We’ve got two minutes, so tell me more about the accessibility. I know that this is really important for dotcoms in general, because when we redid changelog.com recently, one of the things that we ran into with some of the things we had done - we had done some branding around what we call “sub-brand”, so to speak, so podcast, films, news, things like that. When we rolled that out into the design, we had some issues where… Well, it’s an icon, it doesn’t say what it is, so can you give me kind of the high-level overview of accessibility and what it means to you for Font Awesome, but specifically how you implemented it in 4.6?

Yeah, and let me first shout out… The reason that 4.6 was able to have such great accessibility improvements is it was another place that the community got involved. We had so many folks who know so much more about that world than we do, and we kind of threw the issues, we were able to get so much feedback on them that we’re really happy with where it came.

The big thing on icons is are they of semantic value or are they just decorative? If they’re just decorative, all you’ve gotta do is throw in aria-hidden=“true” tag on the icon and you’re good to go. If they are semantic, there’s some extra stuff you need to do, and we added some more support for that. If you’re using Font Awesome CDN, we have a feature called Auto Accessibility, that all you need to do on the icon if it does have semantic value is throw a title on it. If this represents hours left or time of day or whatever, you throw title = time of day, and then the screen reader will see that.

TASKS AND EXERCISES:
a. In the interview on Font Awesome accessibility, what should be added to an icon that is only decorative?
b. From the interview on Font Awesome accessibility, extract the stretch from "We’ve got two" through "implemented it in 4.6?" verbatim.
c. Extend the interview on Font Awesome accessibility, picking up after its final sentence.

Stored items
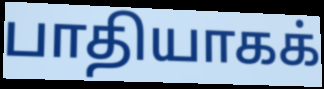
பாதியாகக்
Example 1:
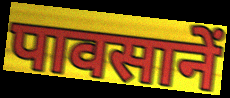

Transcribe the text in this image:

पावसानें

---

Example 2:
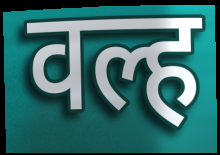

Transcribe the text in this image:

वल्ह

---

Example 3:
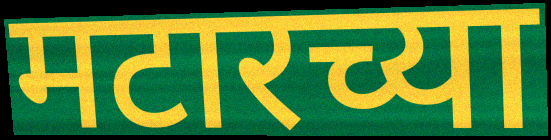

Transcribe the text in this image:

मटारच्या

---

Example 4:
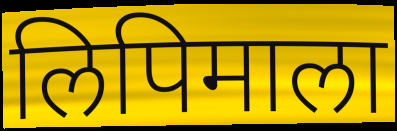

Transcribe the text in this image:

लिपिमाला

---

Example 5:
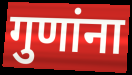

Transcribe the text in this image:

गुणांना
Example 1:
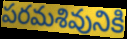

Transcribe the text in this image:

పరమశివునికి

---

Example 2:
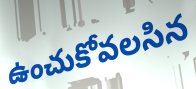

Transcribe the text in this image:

ఉంచుకోవలసిన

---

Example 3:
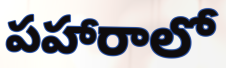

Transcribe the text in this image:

పహారాలో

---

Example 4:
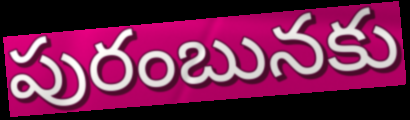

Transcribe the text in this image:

పురంబునకు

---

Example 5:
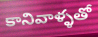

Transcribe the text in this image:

కానివాళ్ళతో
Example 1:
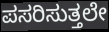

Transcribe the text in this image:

ಪಸರಿಸುತ್ತಲೇ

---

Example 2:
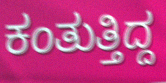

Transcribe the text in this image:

ಕಂತುತ್ತಿದ್ದ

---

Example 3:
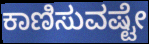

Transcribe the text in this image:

ಕಾಣಿಸುವಷ್ಟೇ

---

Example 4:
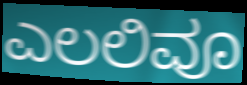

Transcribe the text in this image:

IN RESPONSE:
a. An aria-hidden=“true” tag.

b.
We’ve got two minutes, so tell me more about the accessibility. I know that this is really important for dotcoms in general, because when we redid changelog.com recently, one of the things that we ran into with some of the things we had done - we had done some branding around what we call “sub-brand”, so to speak, so podcast, films, news, things like that. When we rolled that out into the design, we had some issues where… Well, it’s an icon, it doesn’t say what it is, so can you give me kind of the high-level overview of accessibility and what it means to you for Font Awesome, but specifically how you implemented it in 4.6?

c.
We really tried to make it as simple as possible. I think a lot of the times the reason people don’t get accessibility right, like me, the reason is because they just don’t know. There’s so many things to know about it, and it’s unbelievably important to do well, but sometimes it doesn’t pop the priority stack for folks, and that’s why we wanted to invest as much as we could to make it as easy as possible, so that your icons on your site are accessible to everybody.

That’s awesome. We all need that, we all care about accessibility, and I think it’s awesome that you made it a priority too to implement it in 4.6, and also the different… There’s a stretch goal too that adds to it; you said there’s a new font pack coming around accessibility, is that right? Or there was one in 4.6, but there’s more added.

Yeah, that was another piece of 4.6. Now we’ve actually got a full set of accessibility-specific icons to represent a full gamut of what’s needed there, so definitely check those out. That was another thing that we got a lot of feedback from the community on, to make sure we were doing it right.

[01:11:56.03] Very cool. We got to actually a lot of stuff about your history, about Font Awesome’s history, about where this is going, the Kickstarter, the video and everything in between, but I may have missed something. If I missed something, this is your chance to share it. What would you like to share with the community before we tail this show?

I think so much of just a complete and total satisfaction in life comes from the people that you surround yourself with, so I cannot thank enough the team that we’ve got at Fort Awesome, for Travis Chace, Rob Madole, Brian Talbot - those guys are just spectacular.

I cannot speak highly enough about those guys, and I am so, so - lucky is not exactly the right word - but to be working with those guys, they are absolutely spectacular.

I would put our team before, up against any in the world to ship and deliver useable software on time.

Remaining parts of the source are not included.